Underwriting Environmental Inefficiency
You certainly can’t blame American farmers for rushing to plant and sell corn given lofty prices of $3 to $4 a bushel, nearly twice historic rates. Unfortunately, it appears that what is driving this increase in corn production is not necessarily responsible environmental economics. It is more likely a U.S Government production mandate and related subsidy of around $.50 per gallon granted to ethanol producers plus an equal tariff on imports made out of sugar cane. Together, these incentives essentially force an environmentally inefficient process to continue.

Now why would our government subsidize the use of nearly a gallon of fossil fuel to replace a gallon of fossil fuel — all while driving food prices higher and polluting water? Well, the answer appears to be the combination of good intentions and old-fashioned politics.
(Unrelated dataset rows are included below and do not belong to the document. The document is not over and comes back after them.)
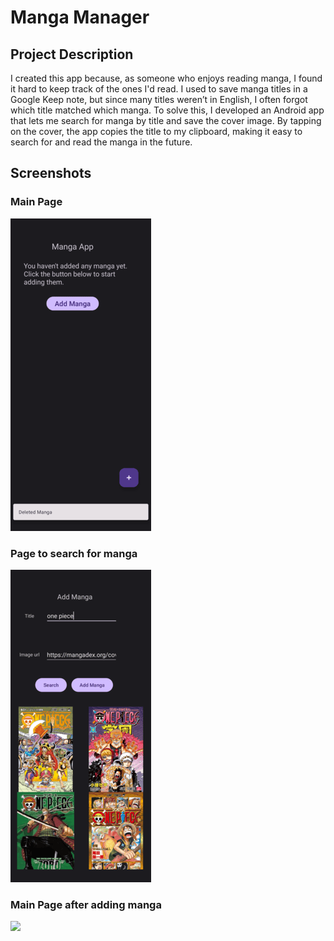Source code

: # Manga Manager

## Project Description

I created this app because, as someone who enjoys reading manga, I found it hard to keep track of the ones I'd read.
I used to save manga titles in a Google Keep note, but since many titles weren’t in English, I often forgot which title matched which manga.
To solve this, I developed an Android app that lets me search for manga by title and save the cover image. 
By tapping on the cover, the app copies the title to my clipboard, making it easy to search for and read the manga in the future.

## Screenshots

### Main Page
![](./screenshots/home.png)

### Page to search for manga
![](./screenshots/search.png)

### Main Page after adding manga
![](./screenshots/add.png)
Despite evidence that corn-based ethanol’s environmental record is questionable, Washington voted on December 17th to mandate a 5-fold increase in the use of ethanol through 2020. Interestingly, a major benefactor of this largess is the Archer Daniels Midland Company — no stranger to aggressive business practices, including recent jail terms for management found guilty of price fixing. This company is also known for giving millions to both political parties, especially to politicians in agricultural states. One result of this practice was recently in the news: an energy bill passed by Congress. Although this bill addresses some wonderful improvements in environmental practices, like raising the mileage target on cars to 35 miles per gallon and encouraging the use of more energy-efficient light bulbs, it may also lead to even higher food prices due to provisions likely to encourage the production of more corn-based ethanol.

Taking A Closer Look
The point here is that the business dynamics of the U.S. ethanol industry are difficult to predict, unless you know for sure what Washington D.C. will do next. While a quick buck might be made investing in this area, there is no escaping the fact that heavy-handed government influence and spurious environmental claims underpin this industry.

As for how this relates to Hamilton Point’s portfolio decisions, recall that the lion’s share of our equity portfolios consists of 40 carefully selected companies that in our opinion operate in industries that are less subject to undue legislative influence. This is a deliberate choice on our part. It is this time-tested discipline that led to fortuitous sales of pharmaceutical and telecommunications holdings years ago and encourages us to steer clear of tobacco and hospital/nursing home management companies today. Put simply, if we can build portfolios without relying on Washington lobbyists, why not do so?

Make no mistake, the race for solutions to energy needs is on and it’s real. In fact, it is amazing how well the global economy has absorbed increases in energy prices and how much true innovation is being fostered by many respected companies on our Global Core Equity buy list.

We just prefer to choose our related investments very, very carefully. At Hamilton Point, we will continue to seek investments in companies whose business plans are girded by strong economic fundamentals, respected management teams and solid balance sheets — all while assiduously avoiding companies wrapped up by excessive government influence.

Your comments and questions are always welcomed.